Haverá quem alegue que a zona do Campo 24 de Agosto tem sido varrida por assaltos e as próprias autoridades apontam a insegurança como eventual rastilho para reações mais violentas. O JN esteve precisamente há uma semana no local a fazer reportagem sobre o tema. Ainda que a narrativa que promove a ligação entre imigração e criminalidade seja conhecida, em momento nenhum pode ser usada para justificar comportamentos criminosos e xenófobos. E muito menos para ignorar as evidências de um discurso de ódio contra estrangeiros que exige respostas firmes.

Temos problemas de acolhimento e integração de imigrantes e importa discuti-los. A começar, claro, pela trapalhada na reforma do SEF e na criação da Agência para a Integração, Migrações e Asilo. Têm sido insistentes os alertas sobre a falta de resposta dos serviços públicos aos fluxos migratórios, tal como é da responsabilidade da Assembleia da República a ativação da Comissão para a Igualdade e contra a Discriminação Racial, parada há meio ano. Há muito trabalho a fazer e as consequências refletem-se no trabalho, nas escolas e nas ruas.

O que não pode é usar-se a nossa ineficácia a tantos níveis na integração para criar discursos de ódio e para tentar esconder debaixo do tapete os comportamentos racistas que persistem. Não pode haver uso deturpado e descontextualizado de dados sobre criminalidade para instigar a violência. Não pode haver aproveitamento político do medo, como tem acontecido. E não podemos fingir que os extremismos não são uma ameaça. Ou queremos que acontecimentos surpreendentes como os da madrugada de sexta-feira se tornem normais?»

• Objetivo: Por favor, transcreva novamente a passagem do texto sobre imigração e discurso de ódio entre "Temos problemas de" e "e nas ruas.", inclusive, trocando "meio ano" por "seis meses".

• Entradas apresentadas:
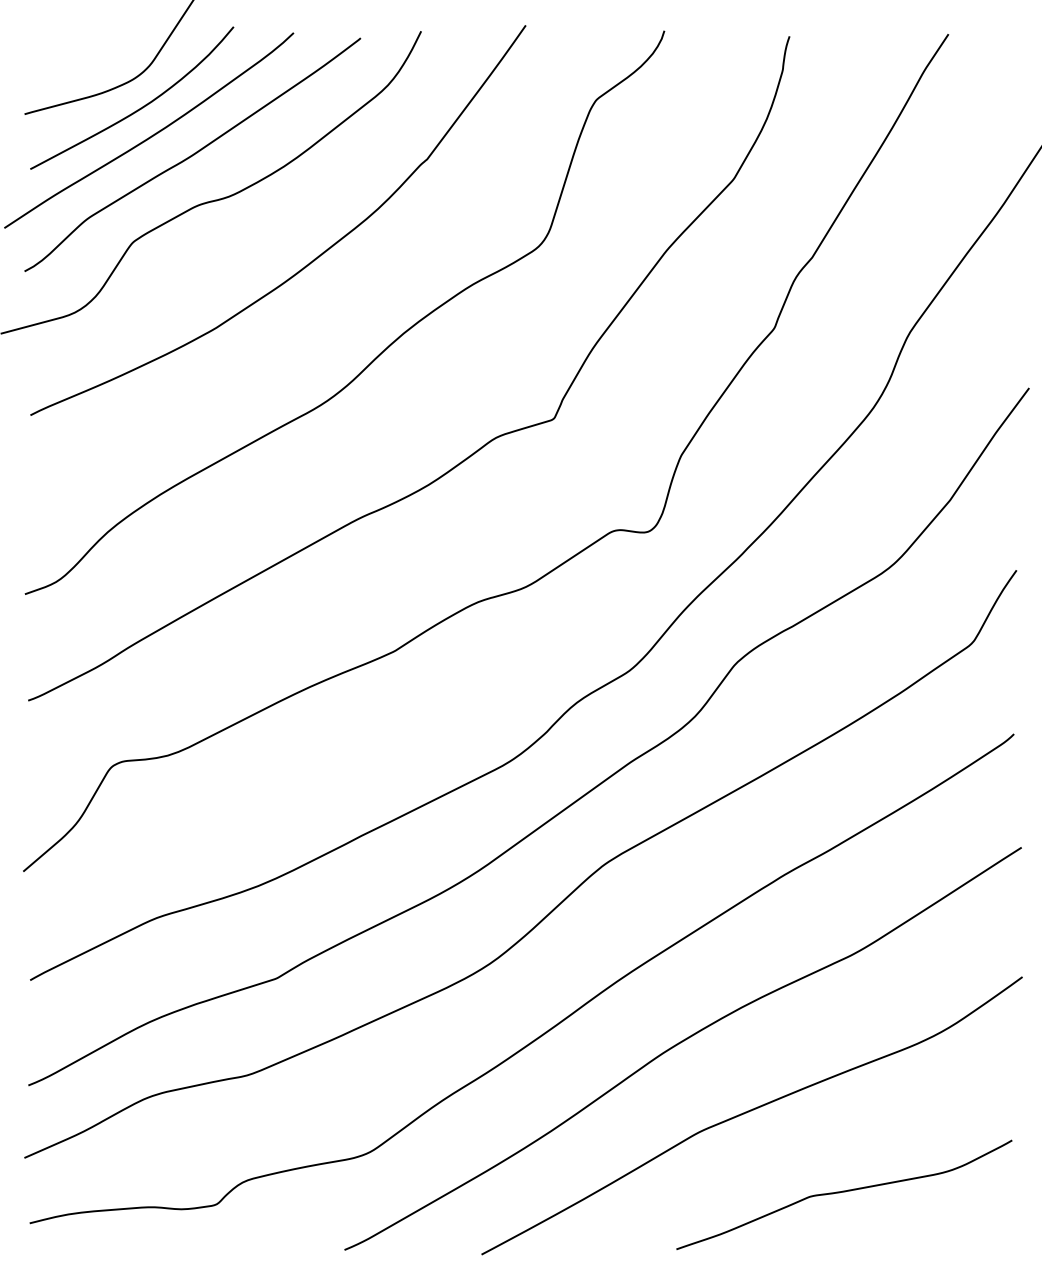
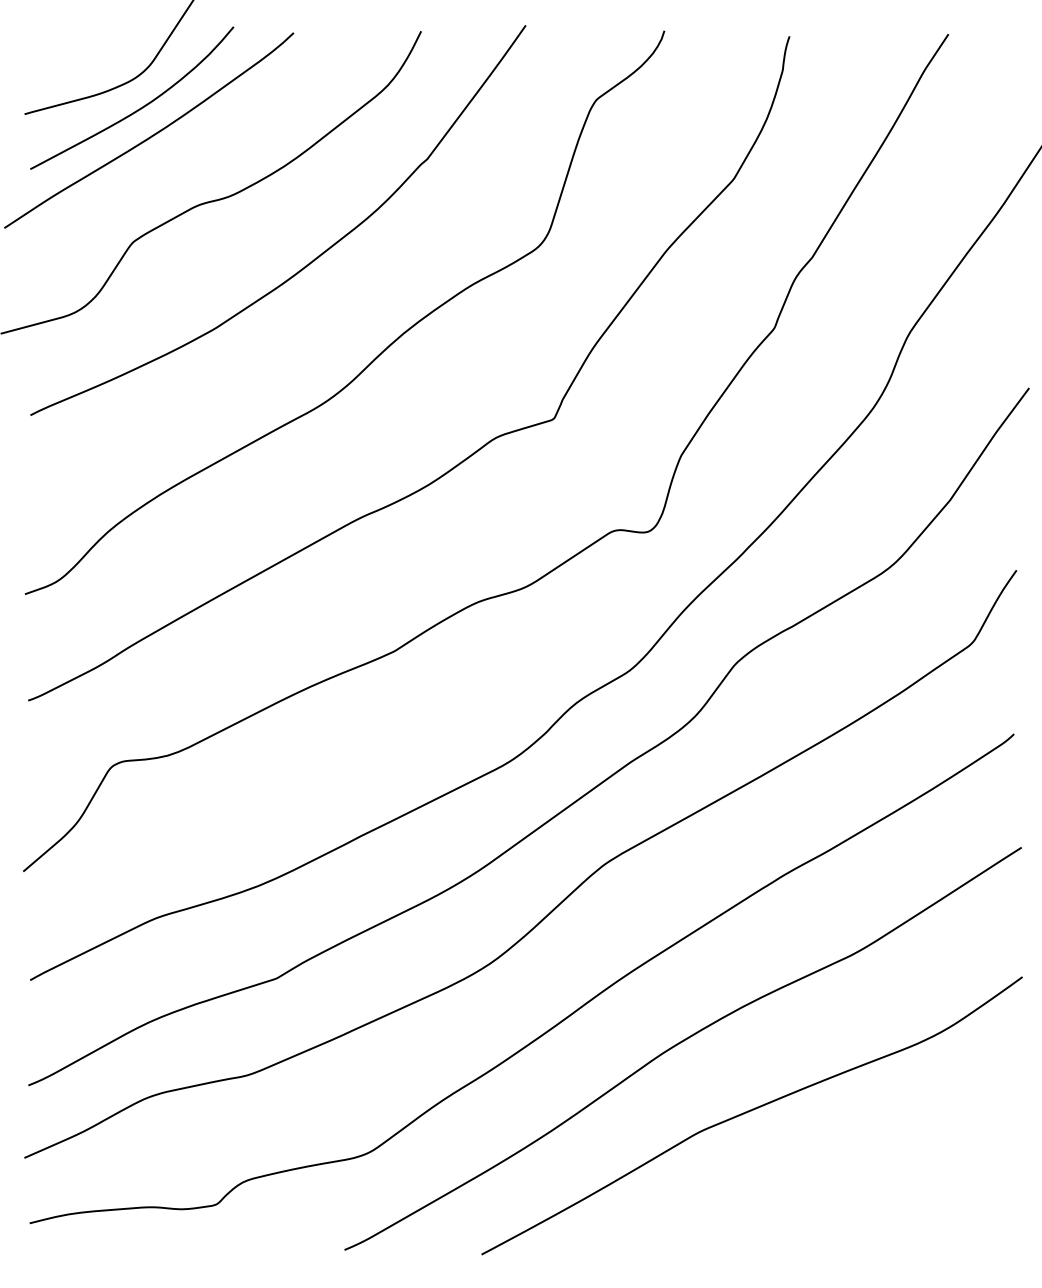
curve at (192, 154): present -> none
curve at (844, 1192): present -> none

* * *

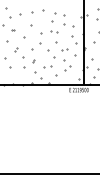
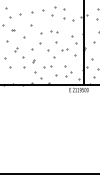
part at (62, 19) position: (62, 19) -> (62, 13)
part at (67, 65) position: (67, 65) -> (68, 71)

• Resultado da tarefa:
Temos problemas de acolhimento e integração de imigrantes e importa discuti-los. A começar, claro, pela trapalhada na reforma do SEF e na criação da Agência para a Integração, Migrações e Asilo. Têm sido insistentes os alertas sobre a falta de resposta dos serviços públicos aos fluxos migratórios, tal como é da responsabilidade da Assembleia da República a ativação da Comissão para a Igualdade e contra a Discriminação Racial, parada há seis meses. Há muito trabalho a fazer e as consequências refletem-se no trabalho, nas escolas e nas ruas.